Страница 24 из 54
Люди за стенкой, к вам я отношусь с огромной теплотой и благодарностью. Когда дали чай, я чуть не растаяла от теплых чувств!
Ира и Миша, вы еще там?
19.45. Чрезвычайное происшествие! Мой большой друг Миша прислал записку! Трудно передать, как я обрадовалась.
А дело вот в чем: передала в отчетном сообщении, что траектория моего полета искривилась, а они испугались и решили, что что-то не в порядке. Ну, как они не понимают, я же лечу к Эридану! Мало ли что может в пути случиться! А если все благополучно и ничего не происходит, то зачем тогда и лететь! Теперь и не знаю, лететь ли мне дальше - вдруг сочтут мою шутку за сдвиги в психике??
Мне осталось жить здесь всего два дня. Это жаль, я не успею сделать и половины намеченного. И зачем взяла столько книг?! Да еще этот детектив! Пока догадалась отложить его в сторону, прошло три дня, и осталось всего ничего.
22 мая 1962 года.
Сегодня мне плохо, состояние совершенно угнетенное. Сижу неподвижно в кресле, в камере гробовое молчание. Не знаю, в чем дело. Неужели меня сбила с панталыку моя нелепая выдумка с Эриданом и их реакция? Немного же мне надо...
Кажется, я запуталась с днями, и быть мне здесь еще четыре дня. А еды у меня почему-то на три. Как же так?..
Я проснулся на мглистом рассвете
Неизвестно которого дня...
... Миша, вы пришли? Не знаю, почему, но именно Миша есть тот человек, которого я больше всего хочу видеть. Интересно - если не считать по числам, не могу сказать, сколько здесь живу, два дня или две недели.
14.20. Они думают, что мне тяжело. Сегодня записка - перевалило за половину. А меня это нисколько не волнует. Похоже, милый Миша волнуется больше, чем я. И, кажется, они от души желают мне успеха. Хоть бы намекнули, хорошо ли все идет, ведь я тоже от души желаю себе успеха. И дозарезу хочется узнать, каковы результаты. Мне кажется, не очень: с шифратором путаюсь, с триггерной стимуляцией, с часами, словом, со всем. Юрка сказал бы: синдром отличника - любишь поплакаться.
Прочла у Юрия Германа: «Милые, хорошие, родные люди!» И мне тоже хочется завопить во всю силу легких: «Милые, хорошие, родные люди!» Почему? Я же не лечу никуда! Сижу в тепле, в светле, вода-еда есть. Наверно, у меня неустойчивая психика, хотя я всегда считала наоборот. Все-таки жизнь в изоляции есть нечто противоестественное.

• ВЫПОЛНИТЕ ЗАДАНИЯ:
A. Перечислите все имена людей, которые упоминаются в дневниковом отрывке.
B. Извлеките из дневникового отрывка без изменений фрагмент, который начинается словами «Я проснулся на» и заканчивается словами «- любишь поплакаться.».

• СТРОКИ ДАННЫХ:

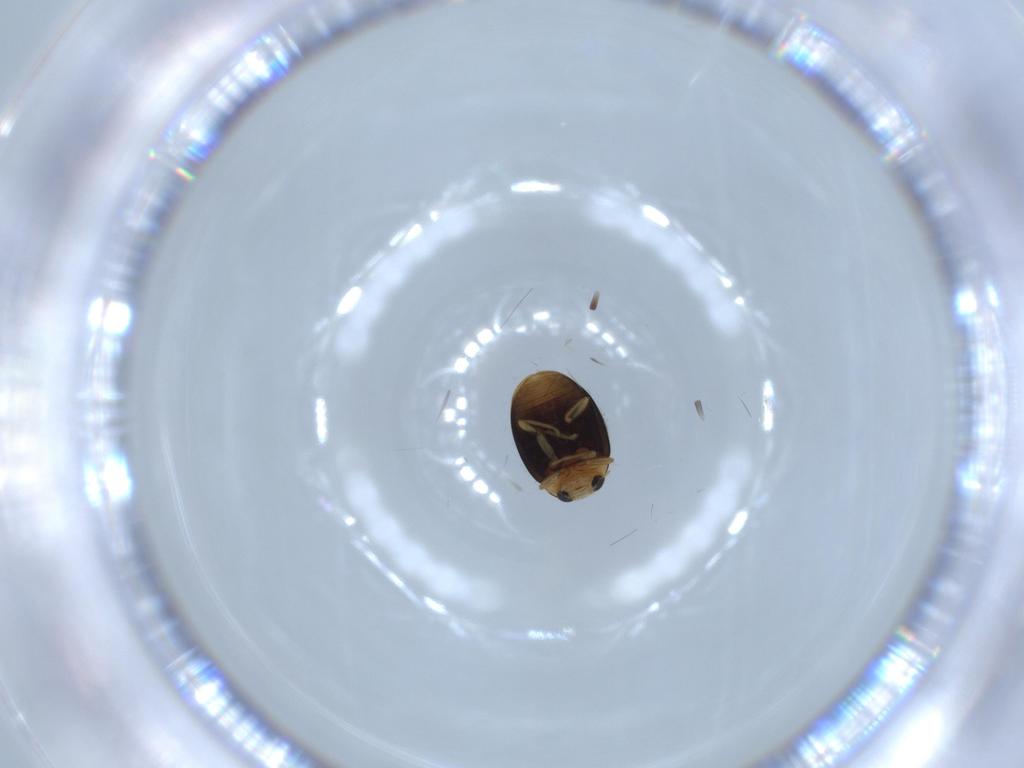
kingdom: Animalia
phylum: Arthropoda
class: Insecta
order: Coleoptera
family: Coccinellidae
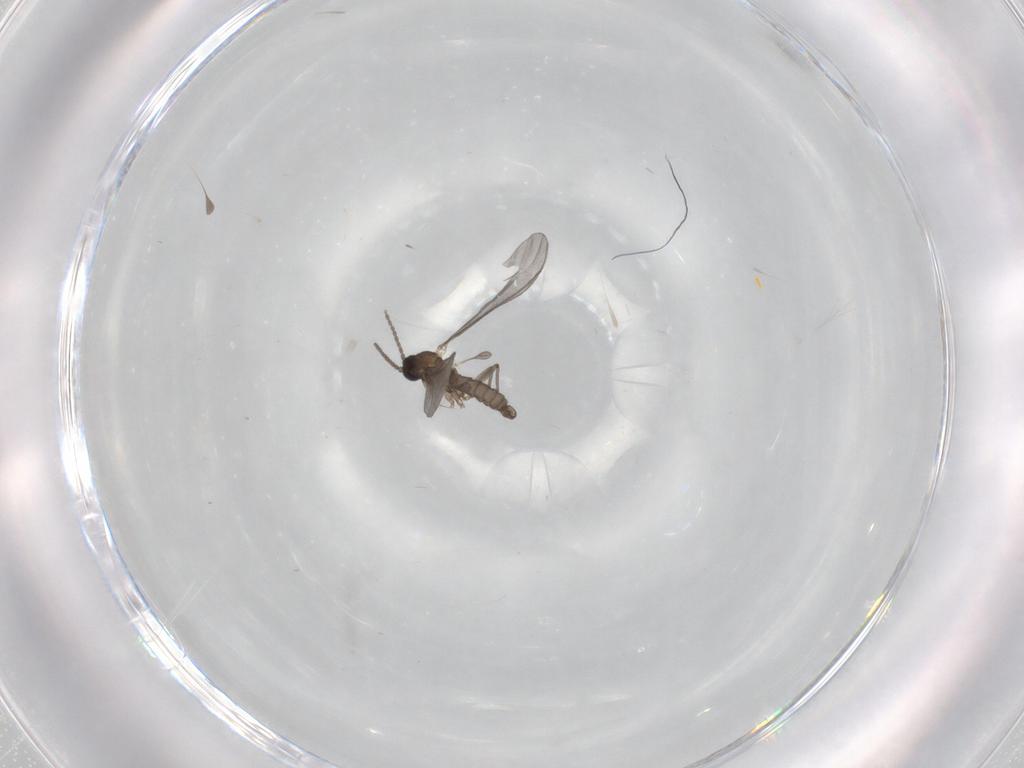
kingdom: Animalia
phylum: Arthropoda
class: Insecta
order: Diptera
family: Sciaridae
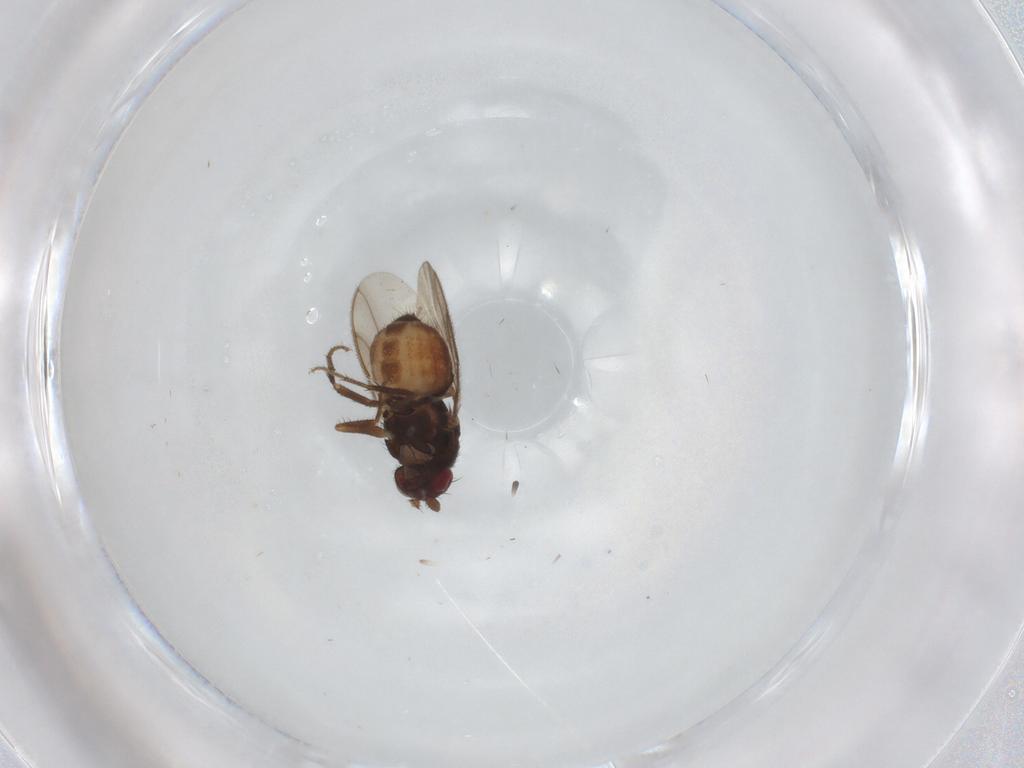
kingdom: Animalia
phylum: Arthropoda
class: Insecta
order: Diptera
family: Sphaeroceridae
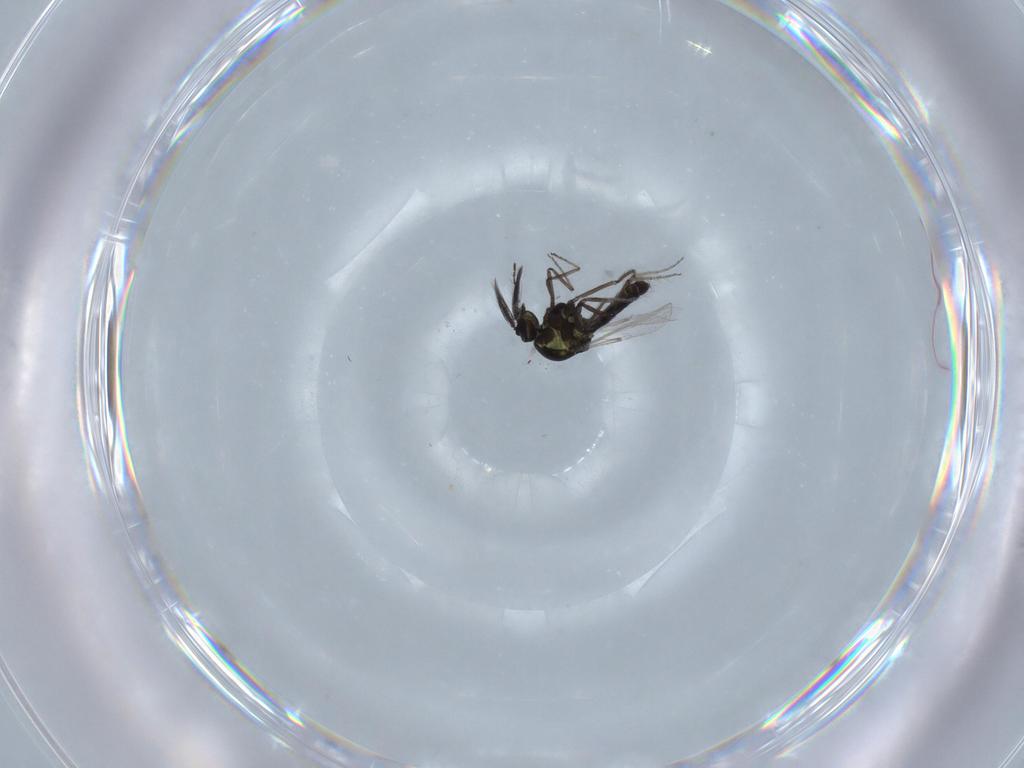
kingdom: Animalia
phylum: Arthropoda
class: Insecta
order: Diptera
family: Ceratopogonidae
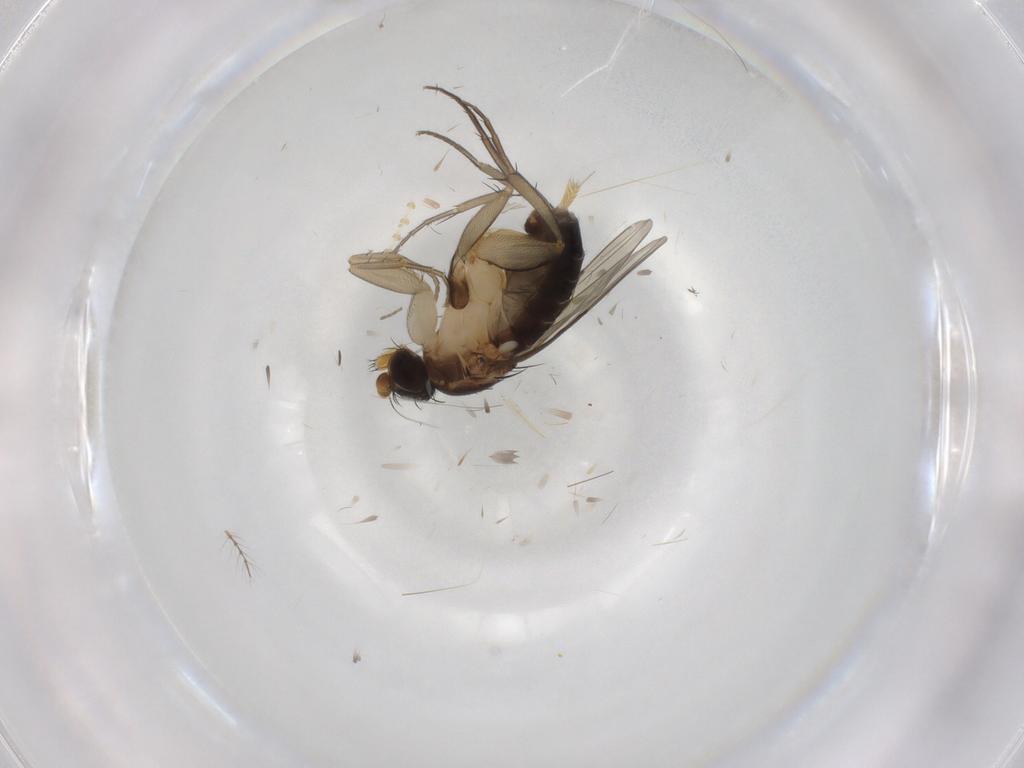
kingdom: Animalia
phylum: Arthropoda
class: Insecta
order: Diptera
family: Phoridae
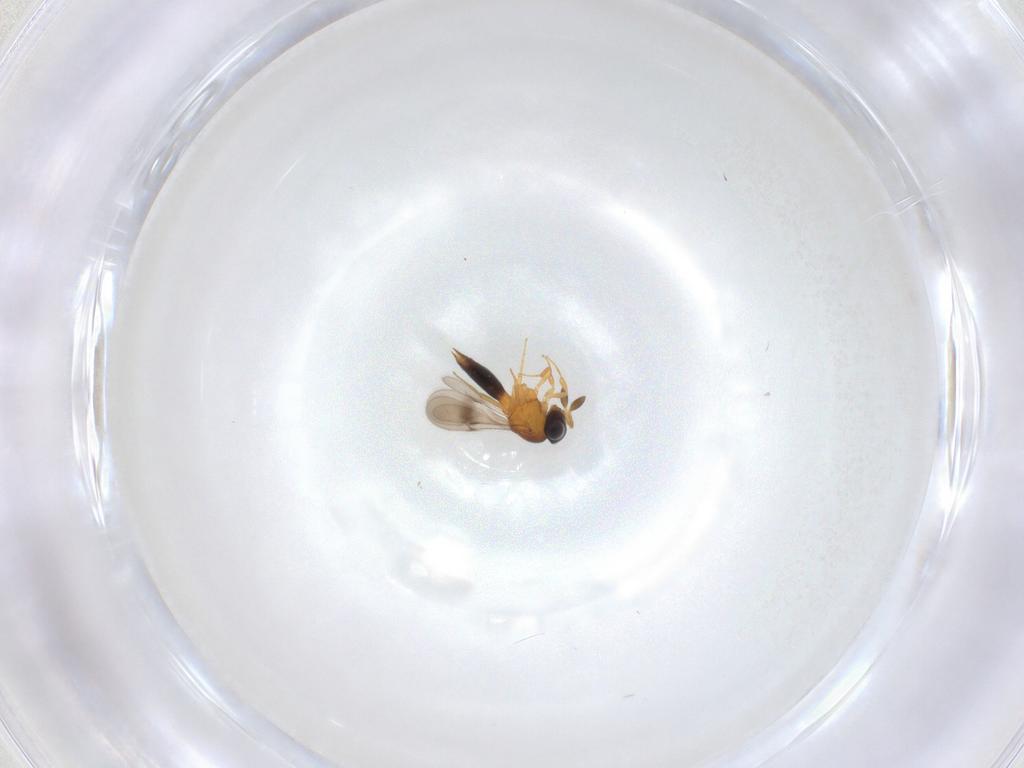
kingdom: Animalia
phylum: Arthropoda
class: Insecta
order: Hymenoptera
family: Scelionidae
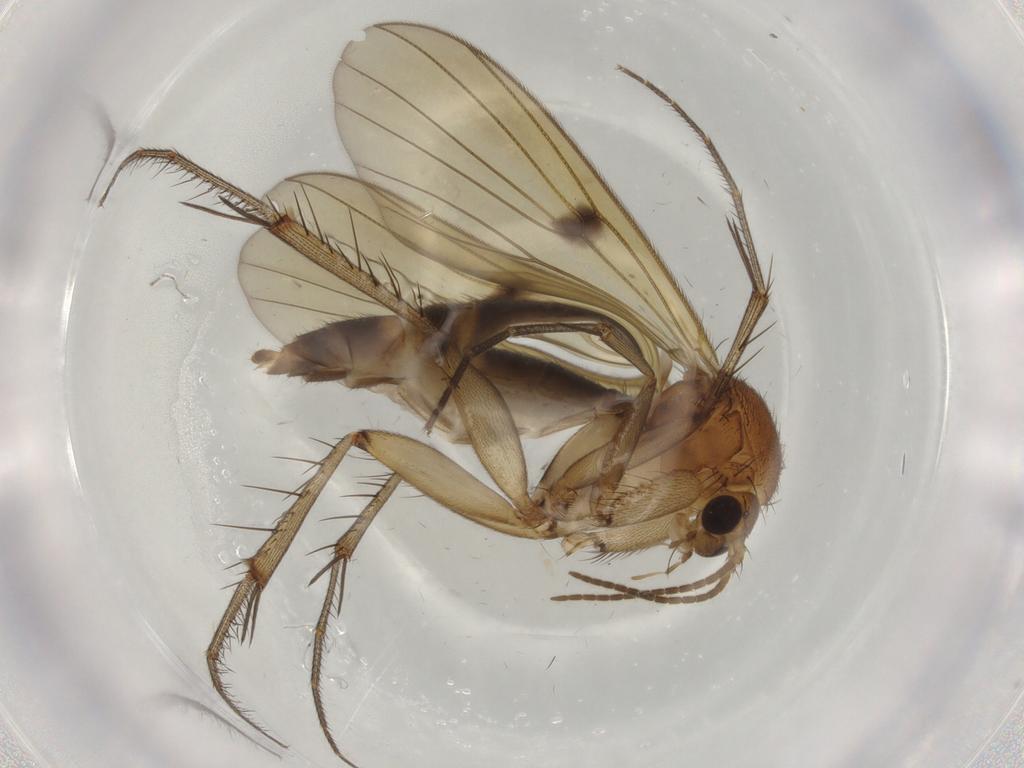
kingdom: Animalia
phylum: Arthropoda
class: Insecta
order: Diptera
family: Mycetophilidae
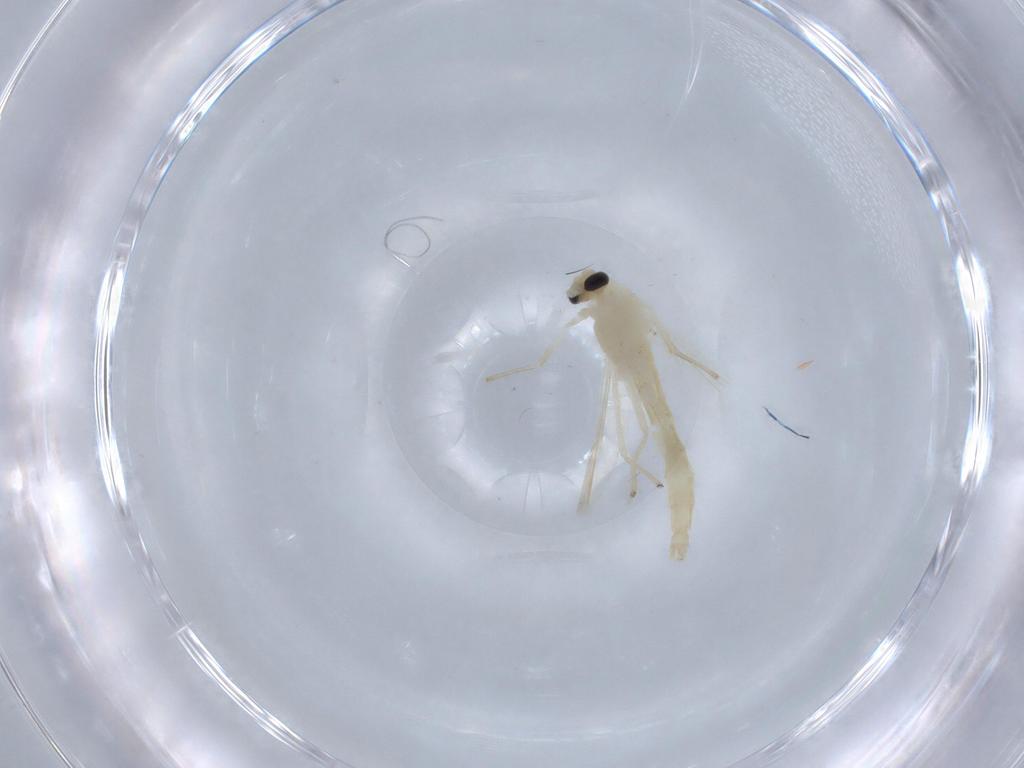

• ОЖИДАЕМЫЕ ОТВЕТЫ:
A. Ира, Миша, Юрка, Юрий Герман

B.
Я проснулся на мглистом рассвете
Неизвестно которого дня...
... Миша, вы пришли? Не знаю, почему, но именно Миша есть тот человек, которого я больше всего хочу видеть. Интересно - если не считать по числам, не могу сказать, сколько здесь живу, два дня или две недели.
14.20. Они думают, что мне тяжело. Сегодня записка - перевалило за половину. А меня это нисколько не волнует. Похоже, милый Миша волнуется больше, чем я. И, кажется, они от души желают мне успеха. Хоть бы намекнули, хорошо ли все идет, ведь я тоже от души желаю себе успеха. И дозарезу хочется узнать, каковы результаты. Мне кажется, не очень: с шифратором путаюсь, с триггерной стимуляцией, с часами, словом, со всем. Юрка сказал бы: синдром отличника - любишь поплакаться.